Leaving the pictures aside, transcribe every line below exactly.

**Material to process:**
----

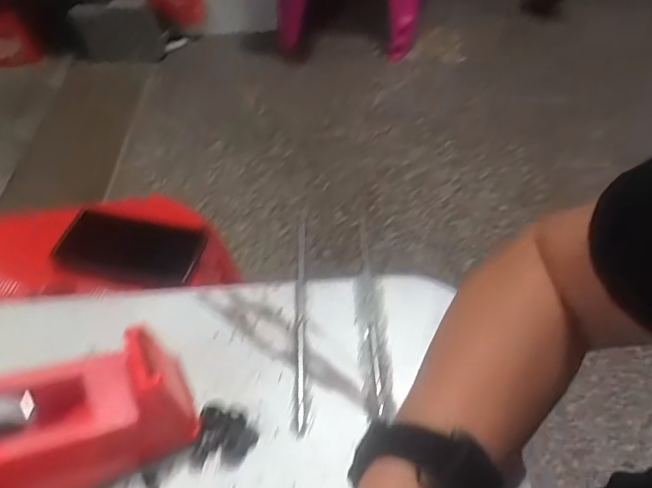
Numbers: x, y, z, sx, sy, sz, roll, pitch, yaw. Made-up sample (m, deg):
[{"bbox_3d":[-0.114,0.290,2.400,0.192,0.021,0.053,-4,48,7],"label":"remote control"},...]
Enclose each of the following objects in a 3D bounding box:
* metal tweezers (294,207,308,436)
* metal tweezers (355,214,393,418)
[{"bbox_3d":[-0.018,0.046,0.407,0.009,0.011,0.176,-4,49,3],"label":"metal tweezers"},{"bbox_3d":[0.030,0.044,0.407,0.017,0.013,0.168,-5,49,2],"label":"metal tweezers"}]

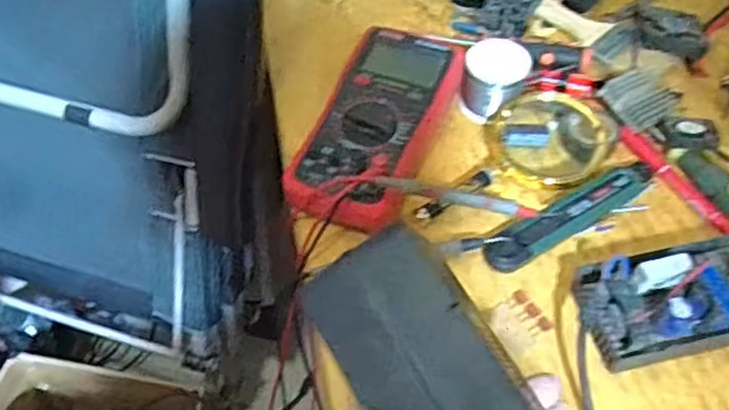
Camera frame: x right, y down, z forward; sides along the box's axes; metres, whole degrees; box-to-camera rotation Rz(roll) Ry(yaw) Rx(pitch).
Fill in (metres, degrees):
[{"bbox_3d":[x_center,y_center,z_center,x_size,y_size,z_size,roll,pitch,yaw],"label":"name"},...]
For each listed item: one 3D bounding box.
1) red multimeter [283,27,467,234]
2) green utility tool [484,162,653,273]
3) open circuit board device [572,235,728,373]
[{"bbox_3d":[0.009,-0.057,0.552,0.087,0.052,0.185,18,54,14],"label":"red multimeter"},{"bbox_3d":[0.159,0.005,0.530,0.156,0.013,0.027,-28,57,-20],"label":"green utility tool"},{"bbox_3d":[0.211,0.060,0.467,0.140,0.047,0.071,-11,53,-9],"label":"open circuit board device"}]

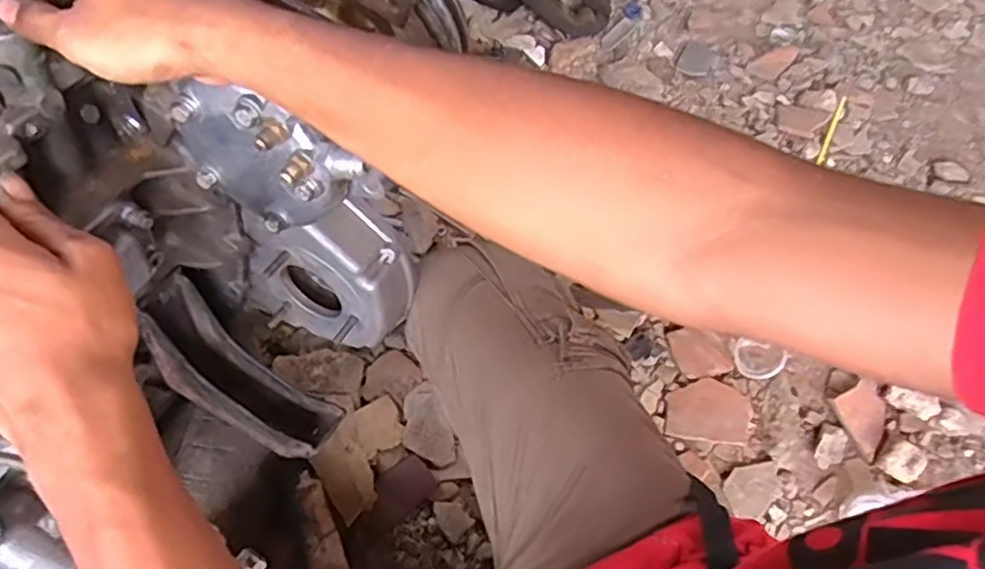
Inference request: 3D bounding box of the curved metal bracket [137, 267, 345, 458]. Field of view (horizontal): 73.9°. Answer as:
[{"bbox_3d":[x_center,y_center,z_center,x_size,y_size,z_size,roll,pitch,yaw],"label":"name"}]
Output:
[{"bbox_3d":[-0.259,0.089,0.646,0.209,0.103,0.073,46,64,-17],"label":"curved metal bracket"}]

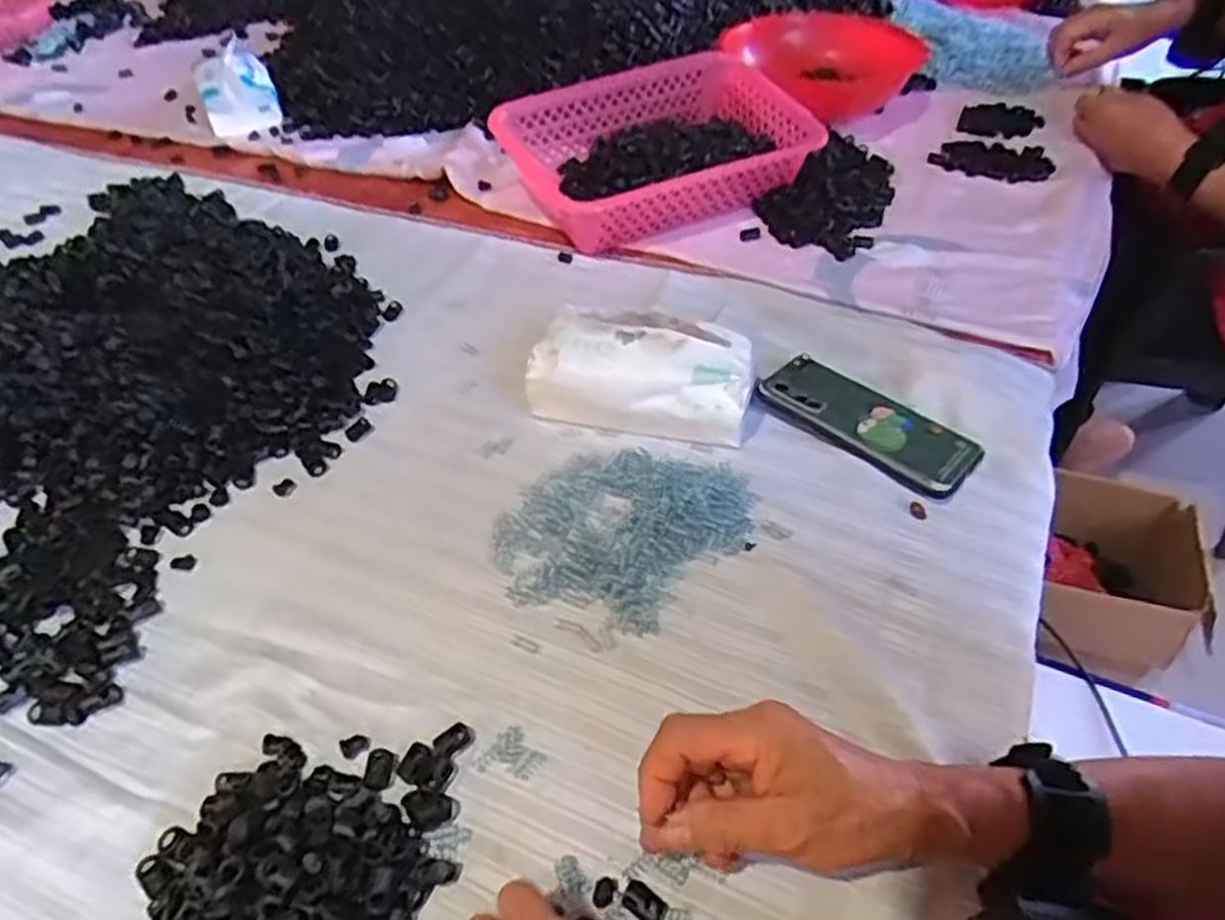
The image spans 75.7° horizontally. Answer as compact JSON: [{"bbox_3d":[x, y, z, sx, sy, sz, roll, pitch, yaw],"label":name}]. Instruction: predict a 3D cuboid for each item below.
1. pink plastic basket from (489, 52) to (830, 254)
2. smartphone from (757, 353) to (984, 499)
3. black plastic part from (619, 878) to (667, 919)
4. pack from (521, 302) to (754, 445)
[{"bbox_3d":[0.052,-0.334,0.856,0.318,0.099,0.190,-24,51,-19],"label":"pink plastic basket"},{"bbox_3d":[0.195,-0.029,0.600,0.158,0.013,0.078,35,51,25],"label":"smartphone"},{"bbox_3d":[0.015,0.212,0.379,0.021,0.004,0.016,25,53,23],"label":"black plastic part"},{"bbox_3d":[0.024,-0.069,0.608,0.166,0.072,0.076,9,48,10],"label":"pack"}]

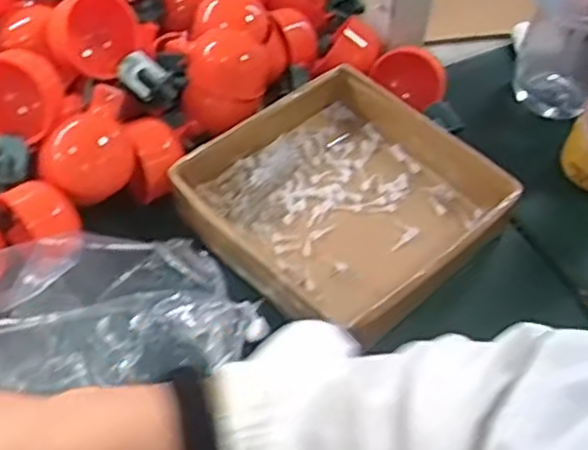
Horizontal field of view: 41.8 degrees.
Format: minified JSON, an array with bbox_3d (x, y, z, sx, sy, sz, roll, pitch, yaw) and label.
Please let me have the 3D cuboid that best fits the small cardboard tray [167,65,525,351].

----

**Solution below:**
Numbers: x, y, z, sx, sy, sz, roll, pitch, yaw. Made-up sample (m, deg):
[{"bbox_3d":[-0.114,0.290,2.400,0.192,0.021,0.053,-4,48,7],"label":"remote control"},...]
Enclose each of the following objects in a 3D bounding box:
* metal tweezers (294,207,308,436)
* metal tweezers (355,214,393,418)
[{"bbox_3d":[-0.018,0.046,0.407,0.009,0.011,0.176,-4,49,3],"label":"metal tweezers"},{"bbox_3d":[0.030,0.044,0.407,0.017,0.013,0.168,-5,49,2],"label":"metal tweezers"}]

Camera frame: x right, y down, z forward; sides along the box's axes; metres, whole degrees; box-to-camera rotation Rz(roll) Ry(yaw) Rx(pitch).
Fill in (metres, degrees):
[{"bbox_3d":[x_center,y_center,z_center,x_size,y_size,z_size,roll,pitch,yaw],"label":"name"},...]
For each listed item: one 3D bounding box.
1) red multimeter [283,27,467,234]
2) green utility tool [484,162,653,273]
3) open circuit board device [572,235,728,373]
[{"bbox_3d":[0.009,-0.057,0.552,0.087,0.052,0.185,18,54,14],"label":"red multimeter"},{"bbox_3d":[0.159,0.005,0.530,0.156,0.013,0.027,-28,57,-20],"label":"green utility tool"},{"bbox_3d":[0.211,0.060,0.467,0.140,0.047,0.071,-11,53,-9],"label":"open circuit board device"}]

Inference request: 3D bounding box of the curved metal bracket [137, 267, 345, 458]. Field of view (horizontal): 73.9°. Answer as:
[{"bbox_3d":[x_center,y_center,z_center,x_size,y_size,z_size,roll,pitch,yaw],"label":"name"}]
Output:
[{"bbox_3d":[-0.259,0.089,0.646,0.209,0.103,0.073,46,64,-17],"label":"curved metal bracket"}]

The image spans 75.7° horizontally. Answer as compact JSON: [{"bbox_3d":[x, y, z, sx, sy, sz, roll, pitch, yaw],"label":name}]. Instruction: predict a 3D cuboid for each item below.
1. pink plastic basket from (489, 52) to (830, 254)
2. smartphone from (757, 353) to (984, 499)
3. black plastic part from (619, 878) to (667, 919)
4. pack from (521, 302) to (754, 445)
[{"bbox_3d":[0.052,-0.334,0.856,0.318,0.099,0.190,-24,51,-19],"label":"pink plastic basket"},{"bbox_3d":[0.195,-0.029,0.600,0.158,0.013,0.078,35,51,25],"label":"smartphone"},{"bbox_3d":[0.015,0.212,0.379,0.021,0.004,0.016,25,53,23],"label":"black plastic part"},{"bbox_3d":[0.024,-0.069,0.608,0.166,0.072,0.076,9,48,10],"label":"pack"}]

Horizontal field of view: 41.8 degrees.
Format: minified JSON, an array with bbox_3d (x, y, z, sx, sy, sz, roll, pitch, yaw) and label.
Please let me have the 3D cuboid that best fits the small cardboard tray [167,65,525,351].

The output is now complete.